Prompt 1: From the trapeze article below, print the stretch from "Suzi Winson hit" through "the flying trapeze." without altering a word.
Prompt 2: According to the trapeze article below, at what age did Sam Keen take up the flying trapeze?

[Passage for review Boundary: Start]

RECREATION: Swing Time

Written by 
Bess Hochstein
Photography by 
Gregory Cherin
These daredevils fly through the air with the greatest of ease---on the trapeze

 

 

Suzi Winson hit her mid-life crisis right on schedule. Rounding the forty-year corner, she lost her long-term beau. Her father died a year later, and she felt a need to jolt herself with a new life direction. But, as the petite blonde explains, “I couldn’t buy myself a sports car because I never learned to drive.” Instead, she chose to address her fear of flight—and transportation in general—by tackling the flying trapeze.

 

Winson had studied ballet since she was eight years old and began dancing professionally at fifteen, achieving success as a triple-threat on Broadway and in touring productions such as Brigadoon, Annie, and My One and Only. In 1985, she originated the role of the nun who wanted to be a ballerina in the perennially popular musical Nunsense.

 

“I actually got to dance classical ballet in a full habit,” she says, laughing. But by age twenty-seven her feet were ruined, ending her professional dancing career. “I was physically done,” she recounts. “I limped after Nunsense; I was in really bad shape. I stopped, and I was thrilled to stop.”

 

In 1988, Winson shifted careers to marketing and writing, and began working with her brother, Robert, on his literary magazine, Fish Drum (which she subsequently took over upon his death in 1995). At a conference in Mexico in 2000, Winson met men’s movement icon Sam Keen, author of the seminal Fire in the Belly, who also wrote Learning to Fly: Trapeze-Reflections on Fear, Trust, and the Joy of Letting Go after taking up the flying trapeze at age sixty-two. Keen told Winson that he’d be leading a weeklong trapeze workshop at the Omega Institute in Rhinebeck, New York, that summer.

 

“He kind of dared me, and I went,” Winson recalls. “At the time I thought, How fabulous. I’ll be off my feet. I thought I’d be a natural at it, and I wasn’t. It was very scary.” But her fears differed from those expressed by others in the weeklong workshop. “Nineteen of the twenty people said, I’m afraid of heights,” recounts Winson, “but I’m afraid of nature and transportation.”

 

Though she left the workshop bruised and battered, trapeze proved to be the perfect outlet for the intensity that drove Winson during her ballet years. She threw herself into it, and within three years, having attended many more workshops and classes, Winson bought her own full-scale trapeze rig, which gets frequent use in the backyard of her Columbia County weekend home.

[Passage for review Boundary: End]
[Stored data Boundary: Start]

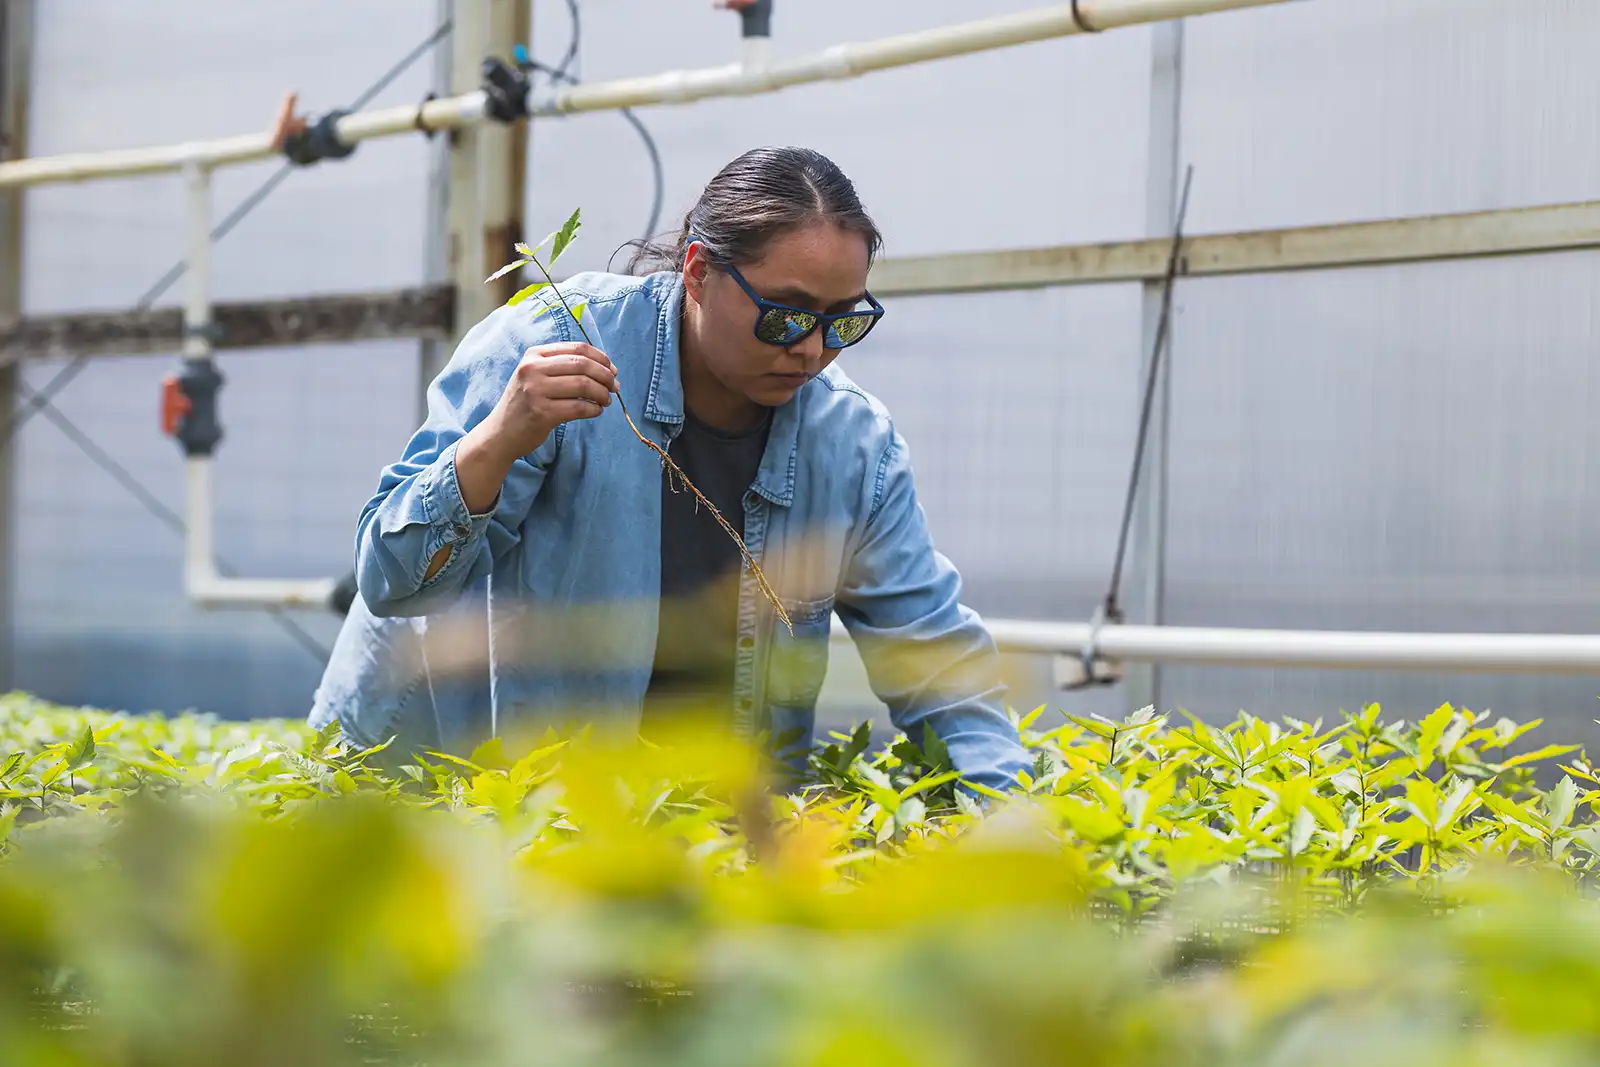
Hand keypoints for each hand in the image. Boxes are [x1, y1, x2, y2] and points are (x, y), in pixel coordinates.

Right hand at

[Stored data Boundary: End]

Written reply 1:
Suzi Winson hit her mid-life crisis right on schedule. Rounding the forty-year corner, she lost her long-term beau. Her father died a year later, and she felt a need to jolt herself with a new life direction. But, as the petite blonde explains, “I couldn’t buy myself a sports car because I never learned to drive.” Instead, she chose to address her fear of flight—and transportation in general—by tackling the flying trapeze.

Written reply 2: Sixty-two.